Basic Localhost Example

from pyinfra.api import Config, Inventory, State
from pyinfra.api.connect import connect_all
from pyinfra.api.operation import add_op
from pyinfra.api.operations import run_ops
from pyinfra.api.facts import get_facts
from pyinfra.facts.server import Os
from pyinfra.operations import server

# Define your inventory (@local means execute on localhost using subprocess)
# https://docs.pyinfra.com/en/3.x/apidoc/pyinfra.api.inventory.html
inventory = Inventory((["@local"], {}))

# Define any config you need
# https://docs.pyinfra.com/en/3.x/apidoc/pyinfra.api.config.html
config = Config(SUDO=True)

# Set up the state object
# https://docs.pyinfra.com/en/3.x/apidoc/pyinfra.api.state.html
state = State(inventory=inventory, config=config)

# Connect to all the hosts
connect_all(state)

# Start adding operations
result1 = add_op(
    state,
    server.user,
    user="pyinfra",
    home="/home/pyinfra",
    shell="/bin/bash",
)
result2 = add_op(
    state,
    server.shell,
    name="Run some shell commands",
    commands=["whoami", "echo $PATH", "bash --version"]
)

# And finally we run the ops
run_ops(state)

# add_op returns {host: OperationMeta}, letting you access stdout, stderr, etc. after they run
host = inventory.get_host('@local')
print(result1[host].did_change, result1[host].stdout, result1[host].stderr)
print(result2[host].did_change, result2[host].stdout, result2[host].stderr)

# We can also get facts for all the hosts
# https://docs.pyinfra.com/en/3.x/apidoc/pyinfra.api.facts.html
print(get_facts(state, Os))

Observing a run with callbacks

state.add_callback_handler lets you subscribe to lifecycle events — connection, per-host operation start/success/error/retry, operation start/end — without writing your own scheduler. This is the hook to use for telemetry, custom progress bars, or pushing results into your own systems.

import time
from pyinfra.api import BaseStateCallback

class TimingCallback(BaseStateCallback):
    def __init__(self):
        self.timings = {}

    def operation_host_start(self, state, host, op_hash):
        self.timings.setdefault(op_hash, {})[host] = {"start": time.monotonic()}

    def operation_host_success(self, state, host, op_hash, retry_count=0):
        self.timings[op_hash][host]["end"] = time.monotonic()

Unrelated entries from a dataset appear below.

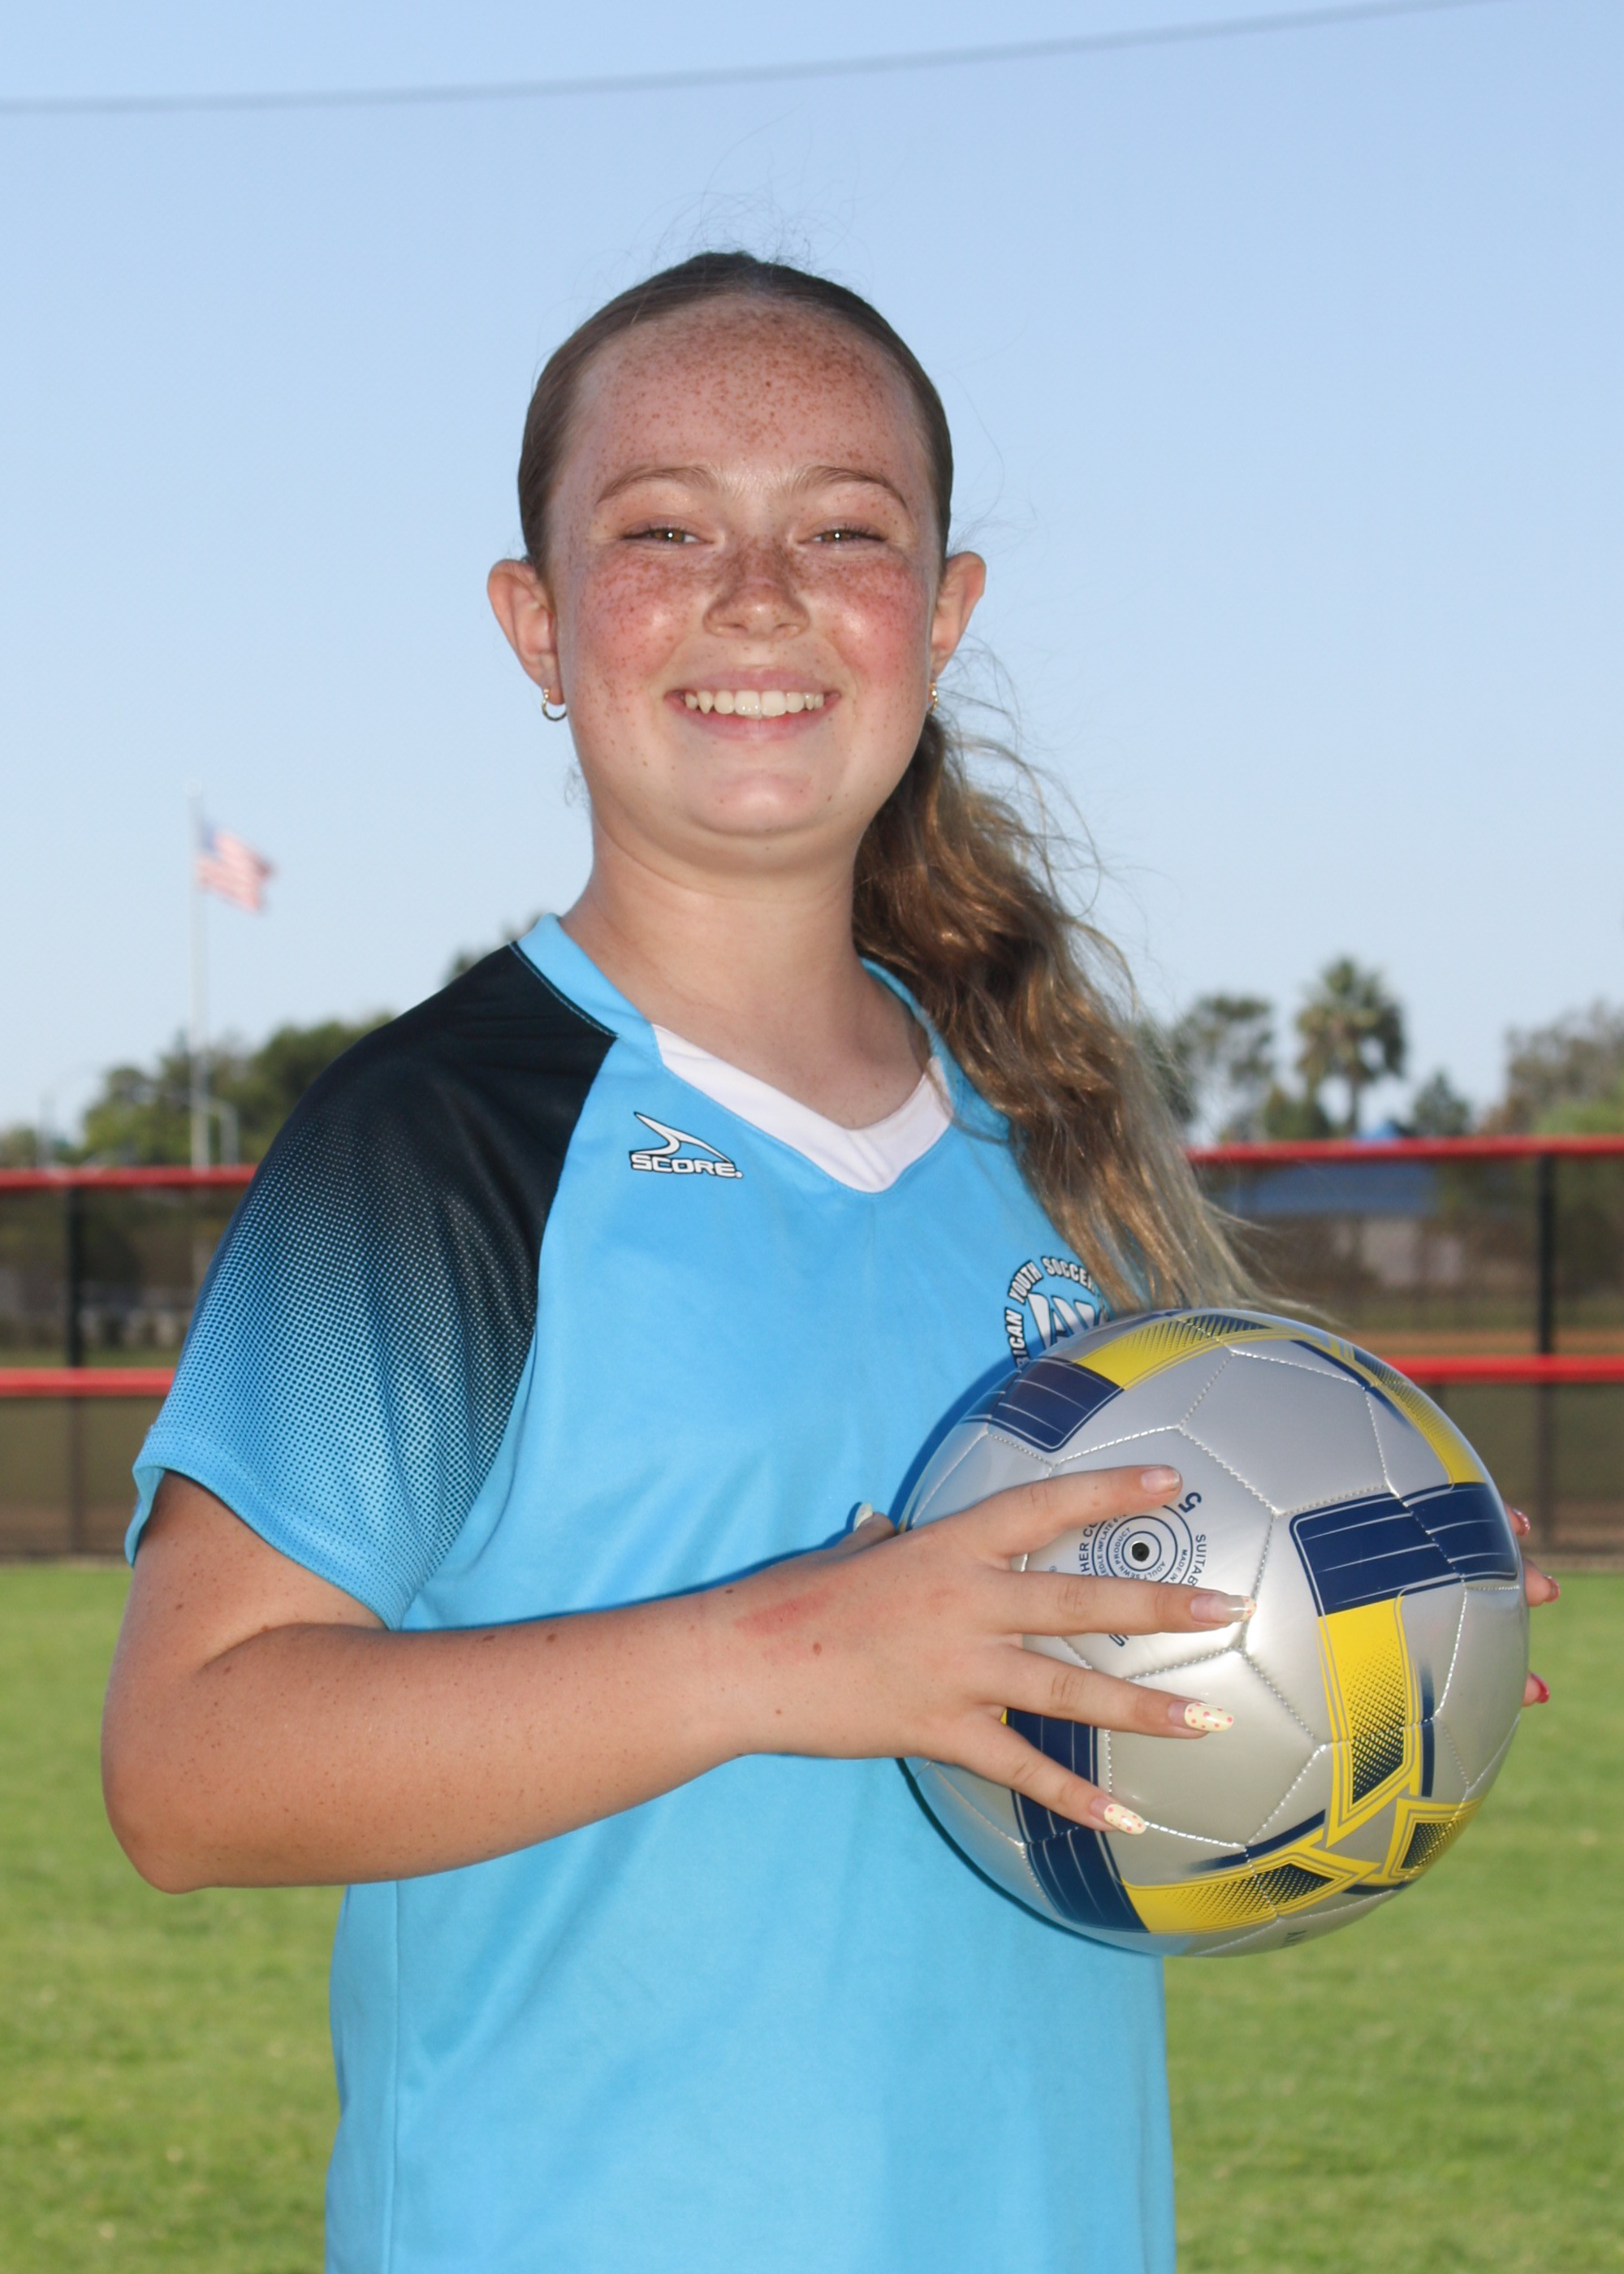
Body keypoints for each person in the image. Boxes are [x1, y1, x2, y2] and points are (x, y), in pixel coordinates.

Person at [102, 253, 1556, 2274]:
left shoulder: (1046, 1130)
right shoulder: (438, 1142)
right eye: (663, 529)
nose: (759, 592)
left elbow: (1079, 1682)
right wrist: (783, 1652)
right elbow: (186, 1767)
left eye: (844, 531)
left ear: (940, 615)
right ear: (536, 622)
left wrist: (1342, 1617)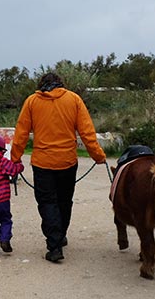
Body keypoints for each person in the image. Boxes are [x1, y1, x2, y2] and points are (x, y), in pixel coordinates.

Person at [10, 72, 106, 263]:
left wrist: (15, 159)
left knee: (47, 203)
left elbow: (21, 133)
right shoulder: (74, 100)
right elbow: (87, 132)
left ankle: (54, 246)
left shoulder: (32, 102)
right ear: (61, 84)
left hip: (42, 163)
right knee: (64, 201)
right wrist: (98, 156)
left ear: (41, 84)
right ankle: (60, 236)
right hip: (67, 162)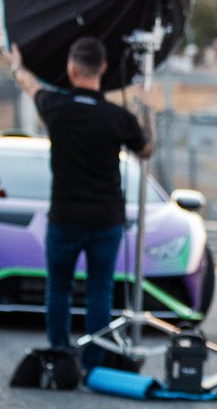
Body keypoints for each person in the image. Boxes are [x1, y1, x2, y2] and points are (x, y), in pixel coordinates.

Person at [3, 38, 152, 372]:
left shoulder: (56, 108)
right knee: (100, 291)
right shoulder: (116, 117)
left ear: (71, 69)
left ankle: (60, 356)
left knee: (59, 288)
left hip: (65, 217)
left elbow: (29, 84)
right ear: (103, 69)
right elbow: (146, 150)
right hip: (105, 219)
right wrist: (147, 107)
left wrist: (17, 63)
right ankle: (93, 362)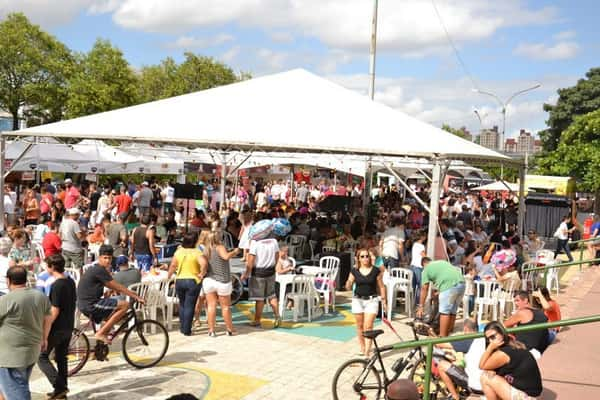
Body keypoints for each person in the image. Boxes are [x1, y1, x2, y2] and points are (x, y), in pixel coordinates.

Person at [0, 266, 51, 400]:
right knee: (18, 386)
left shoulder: (6, 300)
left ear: (8, 280)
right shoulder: (40, 296)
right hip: (32, 351)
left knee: (16, 392)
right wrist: (44, 338)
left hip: (10, 357)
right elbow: (48, 319)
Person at [77, 245, 144, 344]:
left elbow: (110, 287)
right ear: (99, 257)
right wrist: (135, 296)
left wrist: (115, 292)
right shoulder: (99, 270)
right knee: (125, 305)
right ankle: (101, 333)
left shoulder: (96, 269)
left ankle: (98, 350)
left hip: (85, 303)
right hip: (90, 304)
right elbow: (116, 286)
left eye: (109, 258)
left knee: (108, 319)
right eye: (105, 258)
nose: (107, 261)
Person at [37, 254, 76, 400]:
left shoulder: (57, 285)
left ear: (52, 267)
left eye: (47, 265)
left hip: (58, 327)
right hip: (68, 325)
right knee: (61, 358)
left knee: (41, 357)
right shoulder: (70, 282)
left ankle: (59, 387)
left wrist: (44, 332)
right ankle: (61, 391)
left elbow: (54, 310)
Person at [479, 321, 543, 400]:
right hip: (534, 395)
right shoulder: (513, 344)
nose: (491, 341)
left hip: (528, 397)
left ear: (502, 333)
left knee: (485, 377)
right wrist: (491, 369)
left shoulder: (503, 353)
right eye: (488, 339)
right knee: (490, 377)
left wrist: (489, 348)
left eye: (493, 337)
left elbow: (481, 365)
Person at [345, 247, 386, 356]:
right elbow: (349, 282)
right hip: (357, 300)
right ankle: (362, 348)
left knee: (368, 326)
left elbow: (381, 287)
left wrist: (384, 300)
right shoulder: (354, 270)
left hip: (371, 300)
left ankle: (367, 353)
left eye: (367, 256)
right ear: (358, 259)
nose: (365, 258)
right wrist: (348, 284)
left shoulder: (376, 270)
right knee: (359, 326)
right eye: (362, 256)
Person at [435, 319, 486, 400]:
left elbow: (440, 344)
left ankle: (455, 396)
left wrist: (430, 333)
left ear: (465, 329)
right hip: (486, 381)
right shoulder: (483, 338)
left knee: (441, 365)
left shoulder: (468, 340)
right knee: (457, 365)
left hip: (475, 384)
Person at [242, 227, 282, 328]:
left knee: (259, 298)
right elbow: (277, 255)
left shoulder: (255, 243)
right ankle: (277, 316)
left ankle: (257, 320)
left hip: (258, 272)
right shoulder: (274, 241)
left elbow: (250, 261)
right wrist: (275, 264)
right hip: (271, 270)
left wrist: (246, 273)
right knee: (272, 295)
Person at [202, 231, 240, 337]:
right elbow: (226, 257)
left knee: (211, 305)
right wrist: (235, 252)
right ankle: (229, 329)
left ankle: (211, 330)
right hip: (222, 280)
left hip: (209, 280)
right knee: (225, 307)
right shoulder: (220, 247)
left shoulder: (206, 249)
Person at [167, 232, 206, 336]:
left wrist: (168, 276)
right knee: (190, 305)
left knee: (182, 304)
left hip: (180, 280)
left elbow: (173, 265)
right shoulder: (197, 252)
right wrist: (202, 273)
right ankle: (187, 329)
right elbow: (204, 263)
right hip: (193, 280)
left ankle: (182, 326)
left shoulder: (179, 251)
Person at [416, 258, 465, 337]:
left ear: (424, 265)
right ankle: (449, 330)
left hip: (449, 285)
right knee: (452, 309)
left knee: (444, 311)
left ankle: (442, 336)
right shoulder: (442, 262)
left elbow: (424, 288)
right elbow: (445, 278)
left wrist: (421, 306)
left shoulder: (426, 270)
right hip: (461, 284)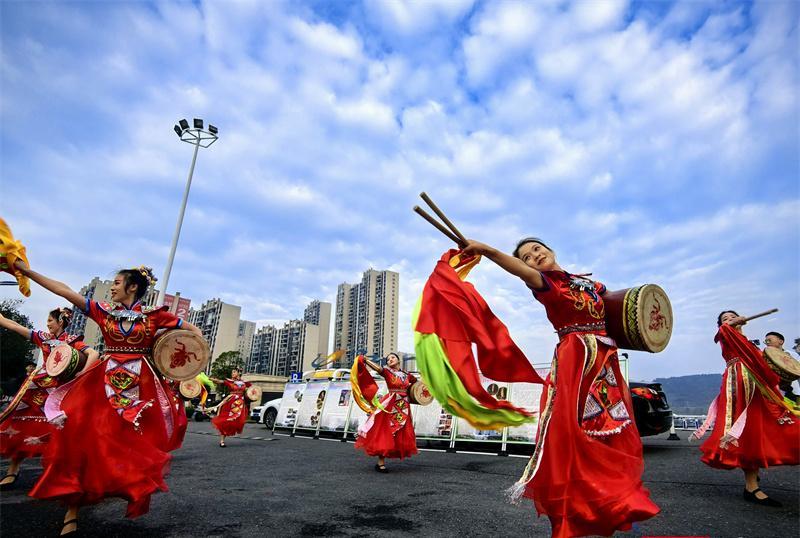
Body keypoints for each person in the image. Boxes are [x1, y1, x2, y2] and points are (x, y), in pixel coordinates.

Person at [462, 237, 659, 538]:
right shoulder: (546, 285)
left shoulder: (589, 284)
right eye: (527, 256)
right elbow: (519, 271)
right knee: (573, 435)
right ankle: (570, 518)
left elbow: (619, 305)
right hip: (576, 362)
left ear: (550, 250)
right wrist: (487, 251)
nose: (535, 256)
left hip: (605, 362)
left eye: (537, 249)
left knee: (609, 431)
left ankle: (610, 504)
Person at [13, 261, 203, 536]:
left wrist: (185, 368)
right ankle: (72, 510)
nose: (112, 287)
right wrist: (25, 270)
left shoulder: (155, 316)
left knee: (132, 446)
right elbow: (65, 291)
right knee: (83, 440)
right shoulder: (103, 312)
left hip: (141, 387)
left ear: (132, 287)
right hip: (102, 383)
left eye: (116, 283)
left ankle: (122, 487)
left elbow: (194, 333)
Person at [691, 312, 799, 507]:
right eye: (725, 318)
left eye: (733, 316)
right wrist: (729, 324)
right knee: (747, 432)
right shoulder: (726, 335)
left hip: (758, 386)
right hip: (740, 385)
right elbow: (723, 330)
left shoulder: (747, 342)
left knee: (765, 428)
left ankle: (752, 481)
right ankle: (751, 487)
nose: (729, 320)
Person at [0, 308, 99, 490]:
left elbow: (94, 354)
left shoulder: (72, 341)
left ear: (60, 321)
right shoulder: (43, 337)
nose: (47, 323)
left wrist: (81, 374)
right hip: (36, 388)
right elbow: (14, 326)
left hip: (58, 392)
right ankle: (12, 471)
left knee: (58, 432)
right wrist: (2, 319)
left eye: (50, 320)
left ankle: (53, 475)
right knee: (20, 425)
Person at [354, 353, 418, 472]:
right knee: (386, 431)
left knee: (400, 433)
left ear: (398, 360)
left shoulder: (407, 375)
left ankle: (384, 460)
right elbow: (378, 369)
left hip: (403, 406)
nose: (390, 360)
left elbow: (416, 383)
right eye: (388, 359)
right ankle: (380, 463)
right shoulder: (388, 372)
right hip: (390, 405)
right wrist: (366, 360)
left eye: (392, 357)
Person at [209, 368, 251, 447]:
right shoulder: (230, 381)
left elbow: (251, 390)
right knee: (226, 421)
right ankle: (222, 441)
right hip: (231, 403)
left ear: (239, 373)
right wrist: (213, 379)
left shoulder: (244, 383)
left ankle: (227, 433)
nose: (232, 373)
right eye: (232, 372)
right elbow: (220, 381)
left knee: (240, 421)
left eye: (234, 372)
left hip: (240, 404)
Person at [764, 331, 799, 401]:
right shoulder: (763, 355)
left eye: (769, 340)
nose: (767, 342)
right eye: (765, 341)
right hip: (773, 392)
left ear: (781, 341)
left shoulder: (792, 355)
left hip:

    def operation_host_error(self, state, host, op_hash, retry_count=0, max_retries=0):
        self.timings[op_hash][host]["error"] = True

timings = TimingCallback()
state.add_callback_handler(timings)

run_ops(state)
# timings.timings now holds per-host start/end times for every operation

The available hooks are defined on BaseStateCallback — subclass it and override only the ones you care about. The current set covers host connect/disconnect, operation start/end, and per-host operation start/success/error/retry. See pyinfra.api.state.BaseStateCallback for the full signature list.